Are you living your best moment

Are you Living Your Best Moment?

Jesus was on a mission to save the world, the greatest mission in the history of mankind. Yet he took time to attend a wedding and take part in its festivities. We may be tempted to think we should not take time out from our ‘important work’ for social occasions. But maybe these social occasions are part of our mission. Jesus valued these wedding festivities because they involved people, and Jesus came to be with people. Our mission can often be accomplished in joyous times of celebration with others. Bring balance to your life by bringing Jesus into times of pleasure as well as times of work” (Life Application Study Bible, John 2:1,2).

 

Jesus came to be with people.

Jesus came to be with people. What an astounding statement. A few days ago, John 2:1-25 was my daily reading. The commentary, which I shared above, really caught my attention. For some reason, I wasn’t expecting the commentator’s note on verses 1 and 2. Tucked amid his theological musing on the how’s and why’s of Jesus turning the water into wine, he drew my attention to the simple fact that Jesus loved people.

Jesus took time from his busy schedule to attend social occasions.

I don’t know, somehow I found this deeply moving, especially right now. The last four to six weeks have been heavy laden with social functions: high school graduations, college graduations, wedding showers, birthday parties, graduation brunches, college orientations, Father’s Day, and did I mention, more birthday parties? (Smile) Quite honestly, I am “party-pooped!” But, with each and every event, I tried to remember to live in the moment. Be present.
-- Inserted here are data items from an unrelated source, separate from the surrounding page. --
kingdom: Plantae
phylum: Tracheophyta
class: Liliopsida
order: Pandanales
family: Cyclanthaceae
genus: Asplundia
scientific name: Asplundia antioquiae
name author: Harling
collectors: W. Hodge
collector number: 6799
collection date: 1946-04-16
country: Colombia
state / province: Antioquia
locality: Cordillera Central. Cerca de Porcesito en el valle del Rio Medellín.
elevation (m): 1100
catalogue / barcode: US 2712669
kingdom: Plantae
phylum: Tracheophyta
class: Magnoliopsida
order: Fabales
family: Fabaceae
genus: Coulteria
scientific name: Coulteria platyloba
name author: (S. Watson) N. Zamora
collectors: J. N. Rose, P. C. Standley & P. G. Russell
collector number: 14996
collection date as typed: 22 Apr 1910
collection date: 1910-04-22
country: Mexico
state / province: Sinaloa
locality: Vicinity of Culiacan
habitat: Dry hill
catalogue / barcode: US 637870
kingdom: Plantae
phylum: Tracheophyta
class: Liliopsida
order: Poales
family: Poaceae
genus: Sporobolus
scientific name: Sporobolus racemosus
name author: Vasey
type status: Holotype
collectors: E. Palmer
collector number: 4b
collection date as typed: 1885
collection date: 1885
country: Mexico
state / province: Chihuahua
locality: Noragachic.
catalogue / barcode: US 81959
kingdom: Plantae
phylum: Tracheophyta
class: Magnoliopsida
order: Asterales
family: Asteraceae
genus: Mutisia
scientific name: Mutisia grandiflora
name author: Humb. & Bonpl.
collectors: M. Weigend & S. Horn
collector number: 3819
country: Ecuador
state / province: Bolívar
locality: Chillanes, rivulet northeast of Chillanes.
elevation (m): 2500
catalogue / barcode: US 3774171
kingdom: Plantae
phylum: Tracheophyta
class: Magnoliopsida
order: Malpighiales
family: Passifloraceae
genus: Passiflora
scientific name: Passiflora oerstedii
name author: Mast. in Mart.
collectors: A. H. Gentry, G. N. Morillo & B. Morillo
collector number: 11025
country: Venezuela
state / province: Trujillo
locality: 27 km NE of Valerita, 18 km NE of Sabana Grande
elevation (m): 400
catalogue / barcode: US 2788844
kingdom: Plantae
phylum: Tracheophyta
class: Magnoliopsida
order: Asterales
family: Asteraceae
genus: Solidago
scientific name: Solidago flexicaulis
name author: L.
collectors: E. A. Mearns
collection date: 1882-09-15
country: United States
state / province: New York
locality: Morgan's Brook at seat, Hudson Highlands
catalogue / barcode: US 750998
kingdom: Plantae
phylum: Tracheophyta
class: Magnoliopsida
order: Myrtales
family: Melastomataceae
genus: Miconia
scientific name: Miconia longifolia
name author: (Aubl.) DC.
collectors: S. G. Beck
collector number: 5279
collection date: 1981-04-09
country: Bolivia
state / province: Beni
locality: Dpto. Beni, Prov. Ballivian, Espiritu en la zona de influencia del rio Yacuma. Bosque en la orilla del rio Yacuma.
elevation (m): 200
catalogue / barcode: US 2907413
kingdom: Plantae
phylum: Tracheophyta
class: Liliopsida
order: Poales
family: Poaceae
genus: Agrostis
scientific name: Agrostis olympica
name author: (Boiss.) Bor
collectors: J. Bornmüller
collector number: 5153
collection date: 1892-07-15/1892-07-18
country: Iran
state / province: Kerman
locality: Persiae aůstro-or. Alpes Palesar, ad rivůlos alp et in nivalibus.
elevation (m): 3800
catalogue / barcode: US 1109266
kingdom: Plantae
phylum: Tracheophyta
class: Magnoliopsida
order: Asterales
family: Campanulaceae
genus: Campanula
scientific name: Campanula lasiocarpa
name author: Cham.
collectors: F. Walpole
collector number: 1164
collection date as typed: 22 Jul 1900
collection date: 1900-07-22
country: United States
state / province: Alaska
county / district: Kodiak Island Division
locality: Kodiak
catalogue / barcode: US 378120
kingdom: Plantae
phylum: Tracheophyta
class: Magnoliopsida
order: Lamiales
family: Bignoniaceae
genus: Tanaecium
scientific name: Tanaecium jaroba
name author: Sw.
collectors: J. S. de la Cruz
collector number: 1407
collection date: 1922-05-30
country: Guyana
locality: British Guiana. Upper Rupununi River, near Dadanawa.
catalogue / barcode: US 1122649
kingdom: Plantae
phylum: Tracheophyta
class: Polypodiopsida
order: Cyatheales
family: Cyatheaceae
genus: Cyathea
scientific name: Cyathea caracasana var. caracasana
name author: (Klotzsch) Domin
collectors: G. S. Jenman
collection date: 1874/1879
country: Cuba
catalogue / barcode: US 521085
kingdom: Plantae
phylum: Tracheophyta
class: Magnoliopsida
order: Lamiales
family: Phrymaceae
One of my most heartfelt teachings is on “the ministry of presence.” The greatest gift we can give to our families, friends and loved ones is our presence at their special event. It may seem like “no big deal” but it really is everything.

Last Sunday, while getting ready for church, I turned on Bishop T.D. Jakes (which I often do on Sunday mornings). In the course of his sermon, he asked a poignant question, “What if you are living your very best moment. . . right now?” He continued, “Do you think Martin Luther King, Jr. knew he was living his finest moment when he was delivering his famed ‘I Have a Dream’ speech? And furthermore, most people don’t become heroes until they die. What if this is it?”

What if this is it?

What if this is it? That thought walked with me the rest of the week.

Whispered to me in the morning.

Sat beside me in my car.

And, rested on my pillow at night. What if this is it, Janell? Is this your best moment?

The moment we let it all get to us.

Then, somewhere between menopausal madness, messy teenagers, traveling fatigue and people overload, I lost it. I let my emotions get the best of me. I became angry. It didn’t last long. About 40 minutes to be exact. That is about how long it took me to clean the upstairs bathroom (which belongs to my children). I scrubbed. . .mumbled. . .scrubbed. . .fumed. . .scrubbed. . . and vented. Finally, I wore myself out. Drained, I knew I had to go somewhere. . .alone. . .and talk to God. Cry.

 Lord, this is definitely not my best moment. Please help me get a grip. I don’t want to blame hormones. I don’t want to blame anything or anyone. I just want to control my emotions and handle my anger correctly. God, in his mercy, did help me. He lifted the agitation of anger and helped me gain self control. The rest of the day was a wash. I felt so drained. So sad that I had acted so immaturely. But, it is in the overcoming that we gain mastery of our emotions, refusing to let them control us. I’ve come a long way. . .anger and I have been foes for quite some time.

Later that day, I remembered I hadn’t read my lesson for a new Sunday School Rob and I were going to be attending. I picked up the book, Uprooting Anger, by Robert Jones, and sighed. Of course. I completely forgot that for the next seven weeks we were going to be studying the role of anger in a marriage. Learning how to counsel couples in marital distress. Well, they say experience is the best teacher. What I experienced earlier in the day, a raging battle with my own anger, taught me way more than any book. It humbled me. It broke me.

It made me, once again, realize my great need for Christ’s redemptive work in my life.

Every moment of my life.

I’ve come to see that the best moments in my life are usually the hardest moments of my life. Times of brokenness and deep sorrow over sin that bring me to the feet of Jesus. There, humble and needy, I sense his divine hand touch my chin, lift my head and wipe my tears. His love washes away my sin and restores my joy.

May God open our eyes to living in the moment.

To breathing in the beauty of what lies before us.

Here’s to living in this present moment

and making it the best moment of our lives!